王爵的惡女傭 第七章
    馬匹在石子路上奔馳了一陣子,隨著轉入小徑,眼前的景物也跟著大大不同。褐栗色的泥地不再,取而代之的,是一大片望也望不盡的翠綠。

    夕陽的餘暉中,那叢叢的綠逐漸被染成了點點橙黃,顏色比蛋黃更深了些,有點似熟透了的橘於,尤其是閃耀在纍纍果實上的光澤,更是明亮而動

    「是葡萄?」早苗的視線全被吸引了,定在那一串串圓透了的果實上。

    坐在馬背上,菲爾仍舊挺直著背脊,不改昂然氣勢。「對,你現在放眼所能及的,全都是夏多內。」

    「夏多內?」坐在菲爾的身前,早苗扭過臉來看他。

    在她看來,葡萄不就是葡萄,哪還能分出什麼種類來?

    「是眾多葡萄品種之一。」

    她的眼裡透著光亮,夕陽的餘暉落在她粉嫩嫩的臉上,煞是好看,好看到讓人心動。

    「喔。」眸光與他有幾秒鐘的交疊,莫名地,早苗的心跳又開始不聽使喚地加速,加上背上不斷傳過來他溫暖的體溫,她竟有些坐立難安了起來。

    匆匆轉開臉,她偷偷深吸了幾門氣說:「你做香檳氣泡葡萄酒,也得要親自下田來瞭解葡萄嗎?」

    菲爾深深地望了她一眼,沒急著回答,讓黑霧停下腳步,一躍身,他身手矯健地翻身下了馬。

    「要不要下來走走?」他望向她。  

    雖然早苗仍坐在馬背上,但他仍不需昂首,只是打直背脊,站得直挺挺的,就幾乎能與她平視,足見他的身高實在傲人。

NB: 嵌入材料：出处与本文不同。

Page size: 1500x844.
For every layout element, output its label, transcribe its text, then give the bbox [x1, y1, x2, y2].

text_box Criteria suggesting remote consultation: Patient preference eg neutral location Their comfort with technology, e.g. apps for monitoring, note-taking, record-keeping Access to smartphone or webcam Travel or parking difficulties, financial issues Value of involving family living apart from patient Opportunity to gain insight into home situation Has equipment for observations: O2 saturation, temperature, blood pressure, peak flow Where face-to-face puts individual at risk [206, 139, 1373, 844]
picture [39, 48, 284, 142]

    「也好。」被看得有些不自然,早苗總覺得兩人間的互動,早巳不同。

    不知由何時開始,或許早在他第一次吻她,又或許是第二回,或是……

    話才剛脫口,她就不知該如何是好。

    自己躍下馬,怎可能?她的腿短,又是第一次騎馬,所以此刻根本是騎虎難下。

    菲爾似乎早巳看出了她的窘境,伸出雙手,他靠近她。「把手搭在我的肩上,黑霧有多聰明,你是知道的,它不會摔著你。」

    瞭解逞強無用的道理,早苗難得聽話的將雙手交給了他,讓他引導著,勾上他寬闊厚實的肩,緊緊鎖住他的頸項。

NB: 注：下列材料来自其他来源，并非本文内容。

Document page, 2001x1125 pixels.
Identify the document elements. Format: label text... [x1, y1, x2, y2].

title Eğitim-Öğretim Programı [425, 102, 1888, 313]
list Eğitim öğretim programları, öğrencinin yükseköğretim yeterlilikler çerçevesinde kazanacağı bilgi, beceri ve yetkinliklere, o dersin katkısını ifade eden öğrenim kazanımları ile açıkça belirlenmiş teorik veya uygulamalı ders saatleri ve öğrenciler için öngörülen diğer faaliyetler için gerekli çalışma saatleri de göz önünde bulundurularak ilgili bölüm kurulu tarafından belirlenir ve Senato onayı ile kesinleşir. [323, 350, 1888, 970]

    「如果你覺得我是個倔傲難馴的麻煩,倒是可以好好利用這個機會,看是要把我摔成肉餅,或乾脆摔成白癡。」

    她的笑話實在很冷,一點也不好笑。

    菲爾勾了勾嘴角,眸光若有喻意地瞅緊她。「我可不是個會趁人之危的小人,這種事,我更是一向不屑為之。」

    他怎可能摔著她,若她真有意自殘,他還捨不得呢!

    菲爾抱下她,動作非常快速,幾乎是話才剛說完,早苗的雙腳已經落地。

    顛躓了下,還好菲爾的手臂仍未收回,輕輕落在她的背上,成了她最好的撐靠。

    「謝……」她該對他說謝謝的,但卻又有那麼一點的不甘心,所以話又吞回喉嚨。

    追根究底,她心裡仍無法忘懷今日茱兒說過的那一番話。

    只要一想到他可能有女友,她的心情就怎麼也快樂不起來。

    「對了,你方纔的話還沒說呢!你對葡萄田里的事也熟?」巧妙拉開話題,早苗收回了手,扭扭雙腳,站離他一步,與他拉開距離。

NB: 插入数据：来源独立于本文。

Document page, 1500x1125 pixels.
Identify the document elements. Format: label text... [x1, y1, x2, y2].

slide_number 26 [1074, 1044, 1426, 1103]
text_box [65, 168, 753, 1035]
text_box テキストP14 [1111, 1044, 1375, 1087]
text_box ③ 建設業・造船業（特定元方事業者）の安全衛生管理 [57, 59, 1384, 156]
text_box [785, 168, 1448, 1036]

    其實她心中最想問的,是他現在有女友嗎?有幾個?是什麼關係?單純的?還是不單純的?

    呼……搖搖頭,早苗心裡吁出長長一口氣,卻怎麼也趕走不了心頭那抹莫名的失落。

    望了她一眼,菲爾沒逼近。雙手抱胸,他靜靜地看了她幾秒,隨後走到黑霧身旁,不知在它耳邊說了些什麼,在它馬背上拍了一下後,黑霧悠閒地踱開,往前方不遠處的一棵樹下走。

    「喂,就這樣讓它走了?」出於直覺,早苗問。

    菲爾沒理她,轉過臉來睇了她一眼,逕自轉身往一排排綠油油的葡萄田里走去。

    「我家族經營氣泡香檳酒的歷史,少說也有兩、三百年之久,不管是葡萄種類或是栽植的方式、過程,都是自幼被要求得親自參與的一環。」他說,算是回答她方才提出的問題。

    等早苗意會到,菲爾已轉過臉去,走了兩步,不知是不是嫌她的腳步太慢,他停了下來,轉回身來,朝著她伸出一手。

    愣了一下,在還沒確定他的用意之前,早苗的雙腳已似有了自我意識般走向他,一手更是誇張地伸向前。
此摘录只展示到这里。